And now in my late twenties, suckless terminal is the only one that would work reliably on a shitty old enterprise linux system at work. Yeah, we got xterm and konsole (the older one). I am seeing them in a whole different light now. I did not read the source code now and it is effectively a foreign language to me, but just being able to have modern features in it without too many dependencies is a different level of bliss. This time, I am glad I have the flexi patch to the rescue since, i passed on suckless terminal as a real alternative since I don’t want to patch it manually or solve merge conflicts!
Even though I don’t like the elitist attitude of the project, can’t deny they got a point. Why does a terminal emulator need to be so complicated!
I wonder, is this really such a big problem? How often do people add patches or change their config?
I've configured my st once and haven't touched that build for years. I use only few patches like scrollback, custom colortheme and a "plumb" for few scripts.
I've also had an opportunity recently, to try a "modern" and trendy terminal and I can't see myself switching to something slower (in terms of lag) and using 10x more memory and cpu even when idle for literally zero gain.

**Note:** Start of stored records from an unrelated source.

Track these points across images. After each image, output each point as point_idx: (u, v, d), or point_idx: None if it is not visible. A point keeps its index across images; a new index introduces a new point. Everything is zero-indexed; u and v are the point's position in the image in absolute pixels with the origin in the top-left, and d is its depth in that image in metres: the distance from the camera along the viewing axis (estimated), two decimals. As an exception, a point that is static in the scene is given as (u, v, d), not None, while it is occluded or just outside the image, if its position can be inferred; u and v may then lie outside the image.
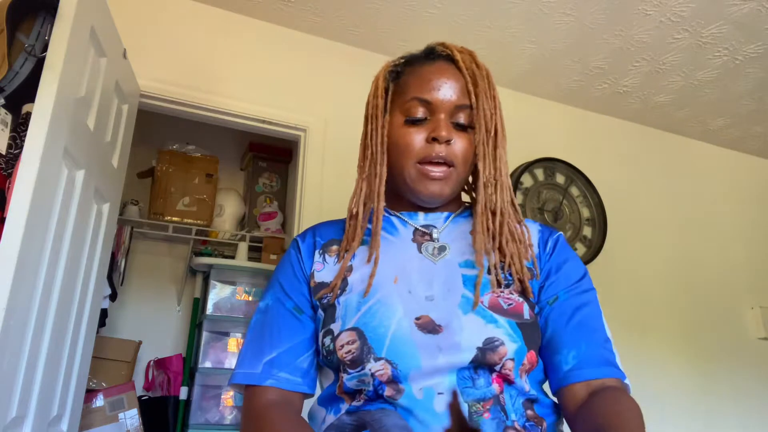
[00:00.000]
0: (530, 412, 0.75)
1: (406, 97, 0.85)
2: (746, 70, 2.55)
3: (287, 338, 0.82)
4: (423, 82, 0.85)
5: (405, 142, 0.84)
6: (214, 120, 2.25)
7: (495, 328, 0.75)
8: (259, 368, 0.80)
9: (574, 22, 2.29)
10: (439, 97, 0.83)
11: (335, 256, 0.87)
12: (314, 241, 0.91)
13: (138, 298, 2.74)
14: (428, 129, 0.83)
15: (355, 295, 0.80)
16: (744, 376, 2.78)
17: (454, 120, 0.84)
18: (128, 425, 2.19)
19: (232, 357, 2.52)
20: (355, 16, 2.33)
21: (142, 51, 2.05)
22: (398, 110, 0.86)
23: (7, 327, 1.13)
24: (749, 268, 3.07)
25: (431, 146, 0.82)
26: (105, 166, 1.71)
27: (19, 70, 1.30)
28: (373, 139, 0.87)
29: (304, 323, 0.84)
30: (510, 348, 0.74)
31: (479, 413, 0.71)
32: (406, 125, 0.85)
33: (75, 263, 1.50)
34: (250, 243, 2.76)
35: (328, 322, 0.80)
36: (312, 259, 0.88)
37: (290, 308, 0.85)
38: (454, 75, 0.85)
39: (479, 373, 0.73)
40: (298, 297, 0.85)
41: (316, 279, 0.86)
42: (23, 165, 1.21)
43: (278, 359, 0.81)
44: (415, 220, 0.89)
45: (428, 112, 0.84)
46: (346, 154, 2.35)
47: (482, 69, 0.86)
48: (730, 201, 3.20)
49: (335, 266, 0.86)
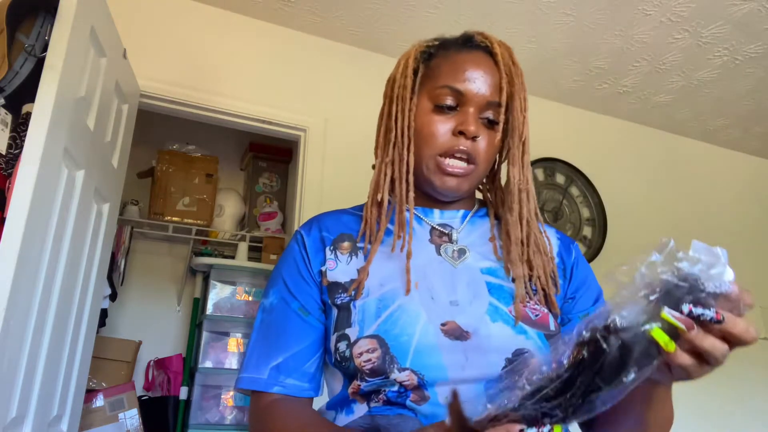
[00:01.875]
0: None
1: (436, 83, 0.81)
2: (746, 70, 2.55)
3: (294, 342, 0.78)
4: (457, 70, 0.80)
5: (430, 131, 0.79)
6: (214, 120, 2.25)
7: (525, 339, 0.72)
8: (265, 374, 0.77)
9: (574, 22, 2.29)
10: (472, 90, 0.78)
11: (348, 254, 0.81)
12: (321, 235, 0.84)
13: (138, 298, 2.74)
14: (456, 120, 0.79)
15: (374, 299, 0.75)
16: (744, 376, 2.78)
17: (483, 115, 0.79)
18: (128, 425, 2.19)
19: (232, 357, 2.52)
20: (355, 16, 2.33)
21: (142, 51, 2.05)
22: (426, 95, 0.82)
23: (7, 327, 1.13)
24: (749, 268, 3.07)
25: (456, 139, 0.78)
26: (105, 166, 1.71)
27: (19, 70, 1.30)
28: (399, 122, 0.81)
29: (311, 325, 0.79)
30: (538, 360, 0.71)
31: None
32: (433, 113, 0.80)
33: (75, 263, 1.50)
34: (250, 243, 2.76)
35: (342, 325, 0.75)
36: (321, 255, 0.82)
37: (296, 309, 0.80)
38: (491, 69, 0.80)
39: None
40: (303, 297, 0.80)
41: (329, 278, 0.80)
42: (23, 165, 1.21)
43: (285, 364, 0.77)
44: (431, 217, 0.85)
45: (458, 104, 0.79)
46: (346, 154, 2.35)
47: (518, 68, 0.82)
48: (730, 201, 3.19)
49: (349, 265, 0.80)
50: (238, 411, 2.46)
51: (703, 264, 0.51)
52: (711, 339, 0.50)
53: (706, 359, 0.51)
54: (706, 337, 0.50)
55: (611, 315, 0.50)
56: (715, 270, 0.51)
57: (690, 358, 0.51)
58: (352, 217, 0.87)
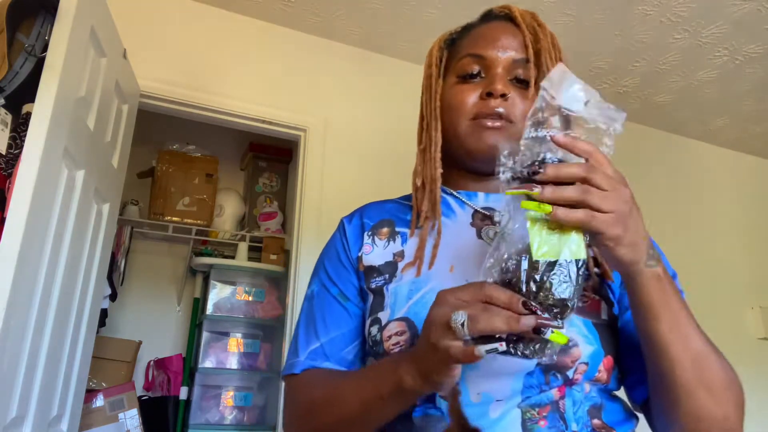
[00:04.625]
0: (597, 421, 0.66)
1: (459, 56, 0.79)
2: (746, 70, 2.55)
3: (333, 327, 0.77)
4: (477, 39, 0.79)
5: (456, 101, 0.76)
6: (214, 120, 2.25)
7: (569, 327, 0.66)
8: (303, 357, 0.76)
9: (574, 22, 2.29)
10: (495, 52, 0.76)
11: (386, 240, 0.79)
12: (362, 222, 0.83)
13: (138, 298, 2.74)
14: (483, 85, 0.76)
15: (406, 283, 0.73)
16: (744, 376, 2.76)
17: (512, 77, 0.76)
18: (128, 425, 2.19)
19: (232, 357, 2.52)
20: (355, 16, 2.33)
21: (142, 51, 2.05)
22: (451, 73, 0.80)
23: (7, 327, 1.13)
24: (749, 268, 3.07)
25: (485, 102, 0.74)
26: (105, 166, 1.71)
27: (19, 70, 1.30)
28: (427, 107, 0.80)
29: (350, 311, 0.78)
30: (585, 351, 0.65)
31: (534, 420, 0.63)
32: (458, 83, 0.78)
33: (75, 263, 1.50)
34: (250, 243, 2.76)
35: (376, 309, 0.74)
36: (360, 241, 0.81)
37: (335, 295, 0.79)
38: (513, 31, 0.78)
39: (551, 383, 0.64)
40: (343, 283, 0.80)
41: (364, 262, 0.79)
42: (23, 165, 1.21)
43: (322, 349, 0.76)
44: (475, 201, 0.80)
45: (483, 70, 0.77)
46: (346, 154, 2.35)
47: (545, 29, 0.79)
48: (730, 201, 3.19)
49: (386, 249, 0.78)
50: (238, 411, 2.46)
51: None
52: (556, 167, 0.53)
53: (586, 200, 0.52)
54: (553, 168, 0.53)
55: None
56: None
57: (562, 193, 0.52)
58: (397, 205, 0.86)
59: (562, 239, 0.53)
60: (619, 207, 0.54)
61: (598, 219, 0.53)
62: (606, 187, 0.54)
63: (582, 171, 0.54)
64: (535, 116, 0.56)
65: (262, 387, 2.54)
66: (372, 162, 2.37)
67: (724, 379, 0.63)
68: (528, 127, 0.56)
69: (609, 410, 0.68)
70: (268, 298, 2.62)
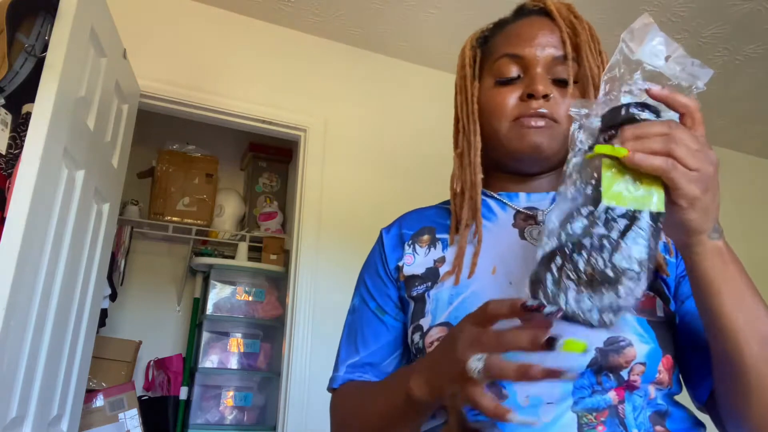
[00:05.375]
0: (660, 428, 0.62)
1: (495, 56, 0.76)
2: (746, 70, 2.55)
3: (372, 341, 0.77)
4: (513, 37, 0.75)
5: (496, 103, 0.73)
6: (214, 120, 2.25)
7: (621, 325, 0.61)
8: (342, 372, 0.77)
9: (574, 22, 2.29)
10: (533, 51, 0.72)
11: (427, 247, 0.77)
12: (401, 232, 0.81)
13: (138, 298, 2.74)
14: (523, 86, 0.72)
15: (447, 288, 0.70)
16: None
17: (553, 76, 0.72)
18: (128, 425, 2.19)
19: (232, 357, 2.52)
20: (355, 16, 2.33)
21: (142, 51, 2.05)
22: (488, 74, 0.76)
23: (7, 327, 1.14)
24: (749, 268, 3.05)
25: (527, 104, 0.71)
26: (105, 166, 1.71)
27: (19, 70, 1.30)
28: (464, 110, 0.77)
29: (387, 324, 0.78)
30: (640, 350, 0.61)
31: (591, 425, 0.59)
32: (496, 86, 0.74)
33: (75, 263, 1.50)
34: (250, 243, 2.76)
35: (417, 317, 0.72)
36: (399, 251, 0.79)
37: (373, 309, 0.79)
38: (549, 27, 0.74)
39: (603, 384, 0.61)
40: (380, 296, 0.79)
41: (405, 272, 0.77)
42: (23, 165, 1.21)
43: (361, 362, 0.77)
44: (516, 201, 0.77)
45: (522, 70, 0.73)
46: (346, 154, 2.35)
47: (582, 21, 0.76)
48: (729, 201, 3.19)
49: (426, 257, 0.76)
50: (238, 411, 2.46)
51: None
52: (645, 126, 0.50)
53: (671, 150, 0.49)
54: (642, 127, 0.50)
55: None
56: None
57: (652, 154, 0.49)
58: (438, 210, 0.84)
59: (639, 194, 0.48)
60: (704, 167, 0.51)
61: (680, 171, 0.50)
62: (693, 144, 0.51)
63: (668, 128, 0.50)
64: (612, 72, 0.53)
65: (262, 387, 2.55)
66: (372, 162, 2.37)
67: None
68: (603, 83, 0.53)
69: (674, 418, 0.64)
70: (268, 298, 2.62)
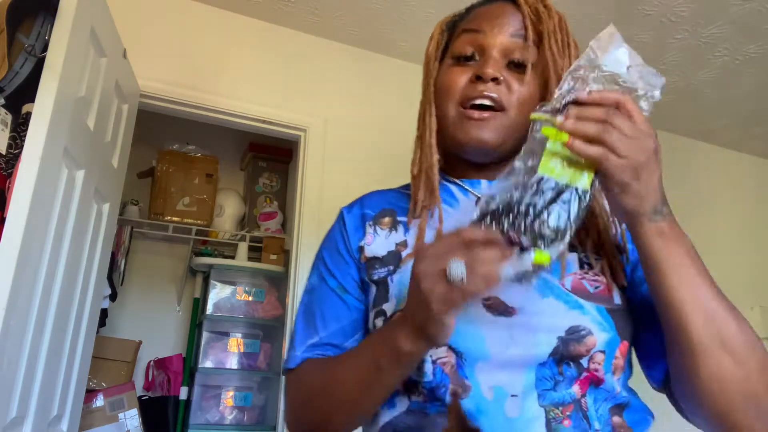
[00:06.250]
0: (617, 419, 0.64)
1: (455, 35, 0.77)
2: (746, 70, 2.55)
3: (332, 321, 0.75)
4: (475, 17, 0.75)
5: (447, 83, 0.74)
6: (214, 120, 2.25)
7: (580, 314, 0.63)
8: (300, 351, 0.74)
9: (574, 23, 2.28)
10: (492, 30, 0.72)
11: (388, 229, 0.77)
12: (363, 212, 0.81)
13: (138, 298, 2.74)
14: (475, 68, 0.72)
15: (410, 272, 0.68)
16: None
17: (509, 59, 0.72)
18: (128, 425, 2.19)
19: (232, 357, 2.52)
20: (355, 16, 2.33)
21: (142, 51, 2.05)
22: (449, 55, 0.77)
23: (7, 327, 1.14)
24: (749, 268, 3.07)
25: (475, 86, 0.71)
26: (105, 166, 1.71)
27: (19, 70, 1.30)
28: (424, 92, 0.78)
29: (349, 303, 0.76)
30: (600, 338, 0.63)
31: (558, 420, 0.61)
32: (452, 66, 0.75)
33: (75, 263, 1.50)
34: (250, 243, 2.76)
35: (380, 301, 0.71)
36: (361, 231, 0.79)
37: (334, 287, 0.77)
38: (512, 11, 0.74)
39: (564, 373, 0.62)
40: (342, 275, 0.77)
41: (366, 253, 0.76)
42: (23, 165, 1.21)
43: (321, 342, 0.74)
44: (478, 188, 0.77)
45: (478, 51, 0.73)
46: (346, 154, 2.35)
47: (551, 10, 0.76)
48: (730, 201, 3.19)
49: (387, 239, 0.76)
50: (238, 411, 2.46)
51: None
52: (587, 110, 0.54)
53: (604, 136, 0.53)
54: (584, 110, 0.54)
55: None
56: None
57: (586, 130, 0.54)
58: (398, 194, 0.83)
59: (572, 171, 0.54)
60: (635, 154, 0.54)
61: (611, 160, 0.54)
62: (628, 132, 0.54)
63: (605, 113, 0.54)
64: (576, 72, 0.58)
65: (262, 387, 2.55)
66: (372, 162, 2.37)
67: (744, 340, 0.58)
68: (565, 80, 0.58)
69: (632, 408, 0.66)
70: (268, 298, 2.62)
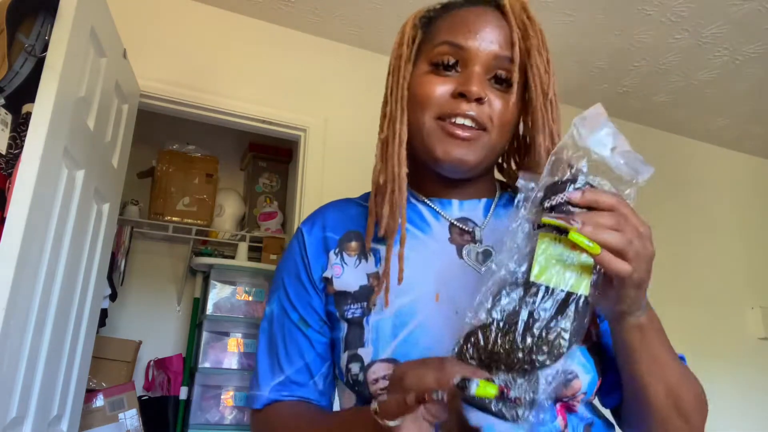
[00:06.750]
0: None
1: (434, 42, 0.69)
2: (746, 70, 2.55)
3: (296, 357, 0.71)
4: (457, 24, 0.68)
5: (424, 92, 0.68)
6: (214, 120, 2.25)
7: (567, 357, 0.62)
8: (266, 392, 0.71)
9: (574, 22, 2.29)
10: (476, 44, 0.66)
11: (356, 257, 0.71)
12: (324, 235, 0.74)
13: (138, 298, 2.74)
14: (457, 82, 0.67)
15: (389, 316, 0.65)
16: (744, 376, 2.78)
17: (492, 75, 0.67)
18: (128, 425, 2.19)
19: (232, 357, 2.52)
20: (355, 16, 2.33)
21: (142, 51, 2.05)
22: (424, 59, 0.70)
23: (7, 327, 1.13)
24: (749, 268, 3.07)
25: (457, 102, 0.66)
26: (105, 166, 1.71)
27: (19, 70, 1.30)
28: (393, 94, 0.71)
29: (312, 339, 0.72)
30: (584, 380, 0.62)
31: None
32: (429, 74, 0.68)
33: (75, 263, 1.50)
34: (250, 243, 2.76)
35: (354, 344, 0.66)
36: (324, 258, 0.73)
37: (296, 321, 0.73)
38: (498, 22, 0.68)
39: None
40: (303, 307, 0.73)
41: (336, 286, 0.70)
42: (23, 165, 1.21)
43: (288, 380, 0.71)
44: (449, 211, 0.72)
45: (460, 62, 0.67)
46: (346, 154, 2.35)
47: (535, 23, 0.69)
48: (730, 201, 3.19)
49: (357, 268, 0.70)
50: (238, 411, 2.46)
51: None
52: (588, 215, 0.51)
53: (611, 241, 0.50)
54: (598, 215, 0.51)
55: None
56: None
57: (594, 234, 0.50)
58: (361, 209, 0.77)
59: (571, 277, 0.50)
60: (643, 266, 0.53)
61: (633, 277, 0.52)
62: (637, 243, 0.52)
63: (617, 221, 0.52)
64: (560, 154, 0.55)
65: (262, 387, 2.54)
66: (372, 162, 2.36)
67: (694, 403, 0.64)
68: (550, 163, 0.55)
69: (597, 427, 0.67)
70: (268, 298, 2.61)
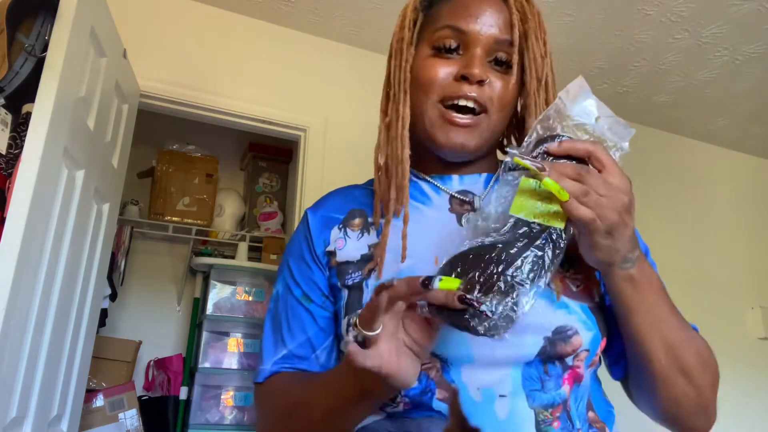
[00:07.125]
0: (591, 413, 0.66)
1: (436, 25, 0.72)
2: (746, 70, 2.55)
3: (299, 332, 0.73)
4: (458, 8, 0.71)
5: (427, 76, 0.70)
6: (214, 120, 2.25)
7: (567, 314, 0.63)
8: (269, 365, 0.73)
9: (574, 22, 2.29)
10: (477, 28, 0.69)
11: (359, 231, 0.74)
12: (328, 215, 0.78)
13: (138, 298, 2.74)
14: (459, 64, 0.69)
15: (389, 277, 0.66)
16: (744, 376, 2.77)
17: (492, 57, 0.70)
18: (128, 425, 2.19)
19: (232, 357, 2.52)
20: (355, 16, 2.33)
21: (142, 51, 2.05)
22: (426, 42, 0.73)
23: (7, 327, 1.13)
24: (749, 268, 3.07)
25: (459, 85, 0.69)
26: (105, 166, 1.71)
27: (19, 70, 1.30)
28: (396, 77, 0.74)
29: (314, 314, 0.74)
30: (585, 337, 0.63)
31: (548, 422, 0.61)
32: (432, 57, 0.71)
33: (75, 263, 1.50)
34: (250, 243, 2.76)
35: (354, 307, 0.69)
36: (327, 234, 0.76)
37: (298, 297, 0.75)
38: (498, 5, 0.71)
39: (550, 372, 0.62)
40: (306, 283, 0.75)
41: (338, 258, 0.73)
42: (23, 165, 1.21)
43: (290, 354, 0.73)
44: (449, 184, 0.75)
45: (461, 45, 0.70)
46: (346, 154, 2.35)
47: (533, 6, 0.73)
48: (730, 201, 3.19)
49: (360, 241, 0.73)
50: (238, 411, 2.46)
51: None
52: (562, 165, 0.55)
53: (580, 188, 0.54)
54: (561, 165, 0.55)
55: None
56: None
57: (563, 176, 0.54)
58: (365, 191, 0.80)
59: (547, 214, 0.55)
60: (608, 215, 0.55)
61: (596, 224, 0.55)
62: (602, 191, 0.55)
63: (576, 171, 0.55)
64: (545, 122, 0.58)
65: (262, 387, 2.54)
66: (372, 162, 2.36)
67: (698, 362, 0.64)
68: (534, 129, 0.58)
69: (595, 399, 0.68)
70: (268, 298, 2.62)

I almost want to set up a VM that sets up XDG_CONFIG_HOME as ~/.foobar and see how many apps actually respect it, and how many still write to ~/.config.
Interfacing with people is never easy.
export CONFIG_DIR="${XDG_CONFIG_HOME:-$HOME/.config}"
export CACHE_DIR="${XDG_CACHE_HOME:-$HOME/.cache}"
...
XDG_*_DIRS are a bit more complicated, but nothing that can't be solved with a simple for-loop in any modern programming language.